By posting the following poem, it is not my intention to take sides in the evergreen dogs versus cats contest.  (I have likely exposed my preferences in a previous post, although I am certainly fond of cats as well.)  Rather, I find the image in the first three lines to be both clever and seasonally apt.  (And I do think that it is a fine dog poem, unexpectedly coming from an eccentric poet who is probably best known for his obsession with death.)

                                    Howard Phipps, "Shepherd's Walk"

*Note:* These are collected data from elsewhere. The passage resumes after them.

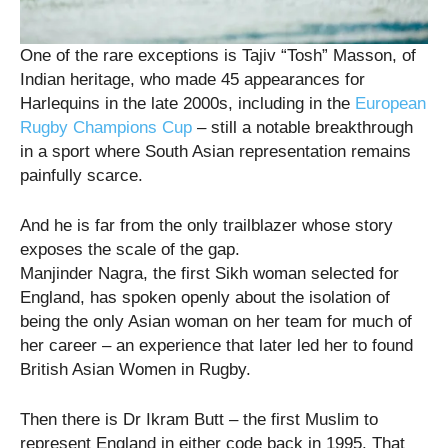
One of the rare exceptions is Tajiv “Tosh” Masson, of
Indian heritage, who made 45 appearances for
Harlequins in the late 2000s, including in the
European
Rugby Champions Cup
– still a notable breakthrough
in a sport where South Asian representation remains
painfully scarce.
And he is far from the only trailblazer whose story
exposes the scale of the gap.
Manjinder Nagra, the first Sikh woman selected for
England, has spoken openly about the isolation of
being the only Asian woman on her team for much of
her career – an experience that later led her to found
British Asian Women in Rugby.
Then there is Dr Ikram Butt – the first Muslim to
represent England in either code back in 1995. That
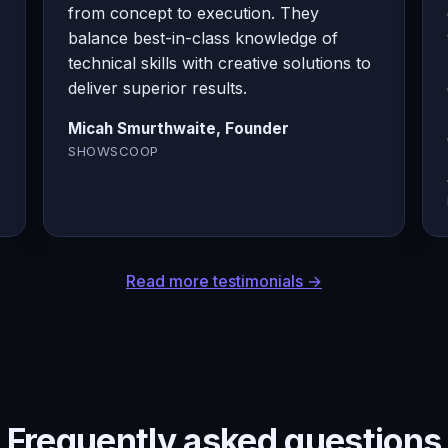
from concept to execution. They
balance best-in-class knowledge of
technical skills with creative solutions to
deliver superior results.
Micah Smurthwaite, Founder
SHOWSCOOP
Read more testimonials →
Frequently asked questions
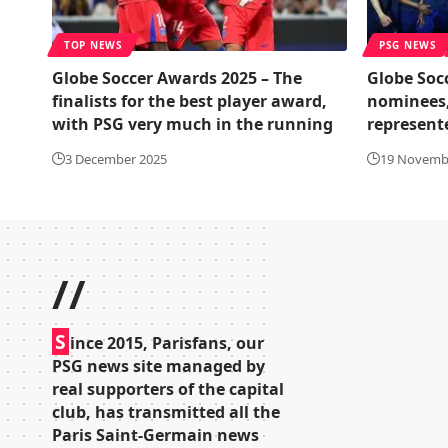
TOP NEWS
PSG NEWS
Globe Soccer Awards 2025 – The
Globe Socc
finalists for the best player award,
nominees,
with PSG very much in the running
represent
3 December 2025
19 Novemb
//
S
ince 2015, Parisfans, our
PSG news site managed by
real supporters of the capital
club, has transmitted all the
Paris Saint-Germain news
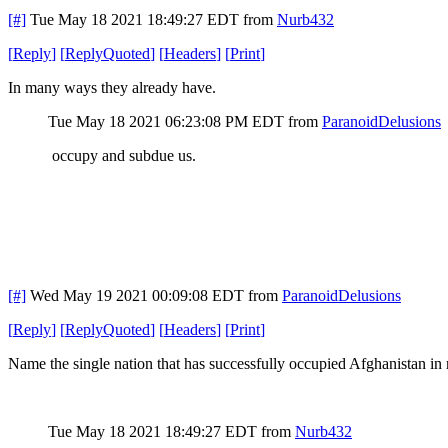
[#]
Tue May 18 2021 18:49:27 EDT
from
Nurb432
[
Reply
]
[
ReplyQuoted
]
[
Headers
]
[
Print
]
In many ways they already have.
Tue May 18 2021 06:23:08 PM EDT
from
ParanoidDelusions
occupy and subdue us.
[#]
Wed May 19 2021 00:09:08 EDT
from
ParanoidDelusions
[
Reply
]
[
ReplyQuoted
]
[
Headers
]
[
Print
]
Name the single nation that has successfully occupied Afghanistan in 
Tue May 18 2021 18:49:27 EDT
from
Nurb432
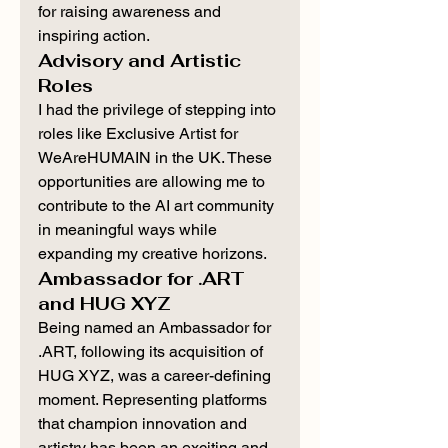
for raising awareness and 
inspiring action.
Advisory and Artistic 
Roles
I had the privilege of stepping into 
roles like Exclusive Artist for 
WeAreHUMAIN in the UK. These 
opportunities are allowing me to 
contribute to the AI art community 
in meaningful ways while 
expanding my creative horizons.
Ambassador for .ART 
and HUG XYZ
Being named an Ambassador for 
.ART, following its acquisition of 
HUG XYZ, was a career-defining 
moment. Representing platforms 
that champion innovation and 
artistry has been an exciting and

     Sonnet: To Tartar, a Terrier Beauty

Snow-drop of dogs, with ear of brownest dye,
Like the last orphan leaf of naked tree
Which shudders in bleak autumn; though by thee,
Of hearing careless and untutored eye,
Not understood articulate speech of men,
Nor marked the artificial mind of books,
-- The mortal's voice eternized by the pen, --
Yet hast thou thought and language all unknown
To Babel's scholars; oft intensest looks,
Long scrutiny o'er some dark-veined stone
Dost thou bestow, learning dead mysteries
Of the world's birth-day, oft in eager tone
With quick-tailed fellows bandiest prompt replies,
Solicitudes canine, four-footed amities.

Thomas Lovell Beddoes (1803-1849), Poems (1851).

                                 Tirzah Garwood, "The Dog Show" (1930)

2 comments:

Julie Whitmore Pottery said...

Oh I like Beddoes so much! And I've never read this. I have to smile at your apologetic tone about cats vs. dogs. Sounds just like me......
j

Stephen Pentz said...

Julie: I confess that I am not very familiar with Beddoes -- only a few poems that I have come across in anthologies. I vaguely remember a strange one about a crocodile, which I'll have to track down again. But when I came across the dog sonnet I was surprised: it didn't seem like the Beddoes I thought I knew.

As to dogs and cats: well, I do like cats. But . . .

As always, thank you for stopping by.